Дуб тряхнул своей курчавой макушкой, и светлыми дождинками оросил странника с головы до ног.

И все как один — птицы, звери, зверьки и зверюшки, стрекозы, гусеницы, цветы, травы, грибы и сломанные ветки и палый лист — видели как странник превратился в ворона, черного ворона.

II в знак восхищения перед смиренной мудростью своего любимого короля, все вороны его царства выкрасили свои белые перья в черные.

А белая ворониха, дав королю неисполнимую задачу достать ей живую воду, заперлась на двенадцативинтовый замок в своей берестяной башне.

Алый конь ее стоял наготове.

В башне жарко топилась печка.

Весь первый день ее душило желание мести: ей все представлялось, как она берестовым прутом ударит короля по глазам, и веки его сомкнутся, а пальцы заблестят кротиными когтями, и она его погонит в подземелье безвыходно рыть землю. А предателя-сверчка она схватит за шиворот и живьем кинет в раскаленную печь, и его гнусный стрекот навеки замолкнет.

Она одна — единственная королева вороньего царства, и нечего ей больше тревожиться и опасаться.

Но утром посмотрев в окно, она содрогнулась: ветви синего дуба, торжествуя победу, подходили к башне. Как обожженная, она металась по терему. Предчувствие неизбежного охватило ее.

Всю вторую ночь она, как затравленная, жалась у печки. Ветви синего дуба подошли к самой башне и стучали в окно. Ржал на привязи и подымался на дыбы ее нетерпеливый алый конь.
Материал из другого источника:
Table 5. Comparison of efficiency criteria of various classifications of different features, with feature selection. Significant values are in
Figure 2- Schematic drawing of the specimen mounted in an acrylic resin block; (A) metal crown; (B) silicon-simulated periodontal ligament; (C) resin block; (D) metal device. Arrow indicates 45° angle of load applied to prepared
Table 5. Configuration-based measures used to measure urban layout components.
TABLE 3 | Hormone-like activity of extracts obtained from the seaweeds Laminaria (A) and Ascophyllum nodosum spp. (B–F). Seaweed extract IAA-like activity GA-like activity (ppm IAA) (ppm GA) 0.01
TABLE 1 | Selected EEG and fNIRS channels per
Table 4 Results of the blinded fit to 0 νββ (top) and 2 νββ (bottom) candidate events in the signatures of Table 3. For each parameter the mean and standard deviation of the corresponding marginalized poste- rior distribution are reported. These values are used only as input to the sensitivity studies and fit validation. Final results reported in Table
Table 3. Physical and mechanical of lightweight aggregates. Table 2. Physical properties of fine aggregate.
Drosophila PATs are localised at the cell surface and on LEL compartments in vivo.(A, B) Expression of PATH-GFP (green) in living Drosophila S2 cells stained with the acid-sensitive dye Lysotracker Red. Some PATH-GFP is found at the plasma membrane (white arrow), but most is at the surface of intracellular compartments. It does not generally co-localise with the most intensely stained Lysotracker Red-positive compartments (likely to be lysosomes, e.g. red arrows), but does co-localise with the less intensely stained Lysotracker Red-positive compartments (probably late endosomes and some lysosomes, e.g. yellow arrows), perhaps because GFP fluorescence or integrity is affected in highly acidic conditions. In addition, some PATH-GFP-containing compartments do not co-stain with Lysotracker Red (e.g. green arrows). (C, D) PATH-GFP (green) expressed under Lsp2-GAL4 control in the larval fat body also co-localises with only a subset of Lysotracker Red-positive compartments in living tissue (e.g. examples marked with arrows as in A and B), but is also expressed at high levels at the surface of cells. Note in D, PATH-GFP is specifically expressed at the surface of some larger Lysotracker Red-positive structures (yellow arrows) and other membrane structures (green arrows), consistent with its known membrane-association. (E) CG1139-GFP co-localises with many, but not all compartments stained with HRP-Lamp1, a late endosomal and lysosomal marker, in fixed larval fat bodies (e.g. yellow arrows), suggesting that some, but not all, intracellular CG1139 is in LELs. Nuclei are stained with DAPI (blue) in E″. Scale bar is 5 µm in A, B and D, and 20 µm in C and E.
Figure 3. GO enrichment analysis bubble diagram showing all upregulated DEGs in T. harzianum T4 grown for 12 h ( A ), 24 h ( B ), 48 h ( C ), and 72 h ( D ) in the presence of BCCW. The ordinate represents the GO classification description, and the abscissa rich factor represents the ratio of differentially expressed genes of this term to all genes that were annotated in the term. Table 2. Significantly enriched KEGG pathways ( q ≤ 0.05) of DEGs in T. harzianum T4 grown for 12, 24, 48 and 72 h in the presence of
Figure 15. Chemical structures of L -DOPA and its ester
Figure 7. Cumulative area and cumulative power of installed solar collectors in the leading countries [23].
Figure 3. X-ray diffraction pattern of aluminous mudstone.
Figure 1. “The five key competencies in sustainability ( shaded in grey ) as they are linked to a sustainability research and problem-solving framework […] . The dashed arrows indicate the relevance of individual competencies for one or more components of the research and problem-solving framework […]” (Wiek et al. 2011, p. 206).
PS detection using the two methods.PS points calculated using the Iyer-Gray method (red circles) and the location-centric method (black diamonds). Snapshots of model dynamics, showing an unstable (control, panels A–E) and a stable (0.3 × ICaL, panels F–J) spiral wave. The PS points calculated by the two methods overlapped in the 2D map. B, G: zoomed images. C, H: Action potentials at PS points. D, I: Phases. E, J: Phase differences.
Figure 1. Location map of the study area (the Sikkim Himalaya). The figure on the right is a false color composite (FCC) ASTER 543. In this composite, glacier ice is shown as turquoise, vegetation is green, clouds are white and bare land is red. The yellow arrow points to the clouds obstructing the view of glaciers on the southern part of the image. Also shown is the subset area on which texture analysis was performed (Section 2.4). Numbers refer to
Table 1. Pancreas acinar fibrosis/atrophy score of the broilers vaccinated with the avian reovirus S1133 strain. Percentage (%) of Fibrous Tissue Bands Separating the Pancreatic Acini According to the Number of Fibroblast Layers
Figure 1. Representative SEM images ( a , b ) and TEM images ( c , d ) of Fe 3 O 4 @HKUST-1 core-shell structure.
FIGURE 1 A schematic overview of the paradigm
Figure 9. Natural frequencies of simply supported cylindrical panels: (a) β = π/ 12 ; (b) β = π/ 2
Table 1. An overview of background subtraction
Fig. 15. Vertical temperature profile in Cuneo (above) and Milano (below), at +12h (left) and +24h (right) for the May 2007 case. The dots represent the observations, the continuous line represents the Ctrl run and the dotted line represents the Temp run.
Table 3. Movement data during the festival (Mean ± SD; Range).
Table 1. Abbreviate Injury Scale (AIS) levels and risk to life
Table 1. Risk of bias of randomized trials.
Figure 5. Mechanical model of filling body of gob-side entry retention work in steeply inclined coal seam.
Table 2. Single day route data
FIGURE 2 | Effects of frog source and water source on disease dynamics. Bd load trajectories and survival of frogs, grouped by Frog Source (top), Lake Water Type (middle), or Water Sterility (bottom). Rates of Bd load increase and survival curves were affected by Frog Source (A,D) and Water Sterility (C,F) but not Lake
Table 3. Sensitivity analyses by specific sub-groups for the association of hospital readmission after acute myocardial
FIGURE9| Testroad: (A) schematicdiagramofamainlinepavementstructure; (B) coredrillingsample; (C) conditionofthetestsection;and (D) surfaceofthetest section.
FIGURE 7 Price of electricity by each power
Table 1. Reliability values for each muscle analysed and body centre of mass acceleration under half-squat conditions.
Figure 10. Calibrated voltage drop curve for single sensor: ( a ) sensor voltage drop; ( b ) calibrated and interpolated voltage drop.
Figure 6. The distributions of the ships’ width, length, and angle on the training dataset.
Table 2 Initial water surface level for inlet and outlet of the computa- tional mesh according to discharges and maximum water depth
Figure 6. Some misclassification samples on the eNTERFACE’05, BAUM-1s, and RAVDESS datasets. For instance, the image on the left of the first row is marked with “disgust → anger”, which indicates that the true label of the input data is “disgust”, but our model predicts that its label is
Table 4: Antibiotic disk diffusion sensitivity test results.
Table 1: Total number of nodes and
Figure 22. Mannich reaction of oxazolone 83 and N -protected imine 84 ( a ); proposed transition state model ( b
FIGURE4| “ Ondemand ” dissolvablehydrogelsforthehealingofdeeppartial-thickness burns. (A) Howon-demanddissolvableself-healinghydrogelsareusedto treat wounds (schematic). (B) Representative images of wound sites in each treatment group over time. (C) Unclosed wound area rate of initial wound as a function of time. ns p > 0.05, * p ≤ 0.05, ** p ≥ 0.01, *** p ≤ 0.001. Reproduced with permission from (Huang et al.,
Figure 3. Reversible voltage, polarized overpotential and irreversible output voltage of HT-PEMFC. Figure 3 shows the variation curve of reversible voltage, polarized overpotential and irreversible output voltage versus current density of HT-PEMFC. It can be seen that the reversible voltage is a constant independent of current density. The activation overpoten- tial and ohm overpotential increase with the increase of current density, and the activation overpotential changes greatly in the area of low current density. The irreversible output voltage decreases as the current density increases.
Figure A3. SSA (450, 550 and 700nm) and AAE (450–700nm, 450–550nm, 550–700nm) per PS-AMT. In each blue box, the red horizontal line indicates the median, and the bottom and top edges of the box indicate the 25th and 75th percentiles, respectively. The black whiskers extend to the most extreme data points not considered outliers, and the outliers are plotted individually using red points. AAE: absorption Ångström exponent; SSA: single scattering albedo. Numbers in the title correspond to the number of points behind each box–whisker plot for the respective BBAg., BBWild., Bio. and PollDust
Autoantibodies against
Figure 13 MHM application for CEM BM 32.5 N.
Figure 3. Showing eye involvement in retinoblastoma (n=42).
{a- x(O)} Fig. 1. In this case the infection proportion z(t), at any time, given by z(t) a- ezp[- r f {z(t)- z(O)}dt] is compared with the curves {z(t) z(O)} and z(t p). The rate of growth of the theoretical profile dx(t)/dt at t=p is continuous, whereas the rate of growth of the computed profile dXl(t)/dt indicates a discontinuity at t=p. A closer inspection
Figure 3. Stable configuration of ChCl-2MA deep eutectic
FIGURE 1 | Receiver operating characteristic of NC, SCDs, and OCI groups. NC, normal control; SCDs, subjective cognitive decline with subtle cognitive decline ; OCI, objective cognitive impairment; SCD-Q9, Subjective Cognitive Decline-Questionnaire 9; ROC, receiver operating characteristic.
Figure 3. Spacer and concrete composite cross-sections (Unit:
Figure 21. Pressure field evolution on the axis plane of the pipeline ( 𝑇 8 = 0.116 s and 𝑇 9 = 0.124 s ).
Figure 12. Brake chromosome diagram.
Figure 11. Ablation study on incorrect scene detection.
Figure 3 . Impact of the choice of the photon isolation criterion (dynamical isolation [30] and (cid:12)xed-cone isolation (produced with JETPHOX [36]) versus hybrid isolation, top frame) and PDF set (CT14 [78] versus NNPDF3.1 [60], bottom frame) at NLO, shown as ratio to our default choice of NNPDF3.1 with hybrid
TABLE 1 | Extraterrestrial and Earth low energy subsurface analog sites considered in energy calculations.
Куда бежать, где скрыться? и нет таких колдовских чар остановить и повернуть судьбу!

А на третьей заре, когда у синего дуба взблеснула живая вода и совершилось чудесное превращение — огонь охватил башню.

Пожар начался не сверху, не с терема, а с земли, с основания. Как потом рассказывали, вся берестяная башня как костер запылала.

И все сгорело: и королева и все ее сокровища, и колдовские черные книги, и лебяжье волшебное перо, и алый конь.

Вернувшись во дворец, король нашел только пепел. А кругом чадило: черная намять о злой королеве.

И все ее чары развеялись.

И тогда из-под земли вышли все порабощенные звери и силой живой воды стали снова зрячими. И все деревья ожили, и трава поднялась и зазеленела, и цветы расцвели. А уж как птицы поют, самим на удивленье откуда взялись такие голоса, и какие чудесные песни!

Все ждали, что король на радостях устроит маскарадный вечер. Но первое что он сделал, он отменил маскарады. На собственной судьбе он испытал, что вообразить себе можно все и даже на короткий миг стать лилией из гипопотама, львом из робкой овцы, но никаким и самым изумительным маскарадом себя не переделаешь. А надо, чтобы каждый оставался самим собой — какой он ни есть, и не гонясь за чужим обличьем, что-то сделал бы со своей душой. И только когда огненной жалостью расплавится сердце, и забыв себя, отдашь его людям и зверям, станешь больше льва и прекраснее лилии.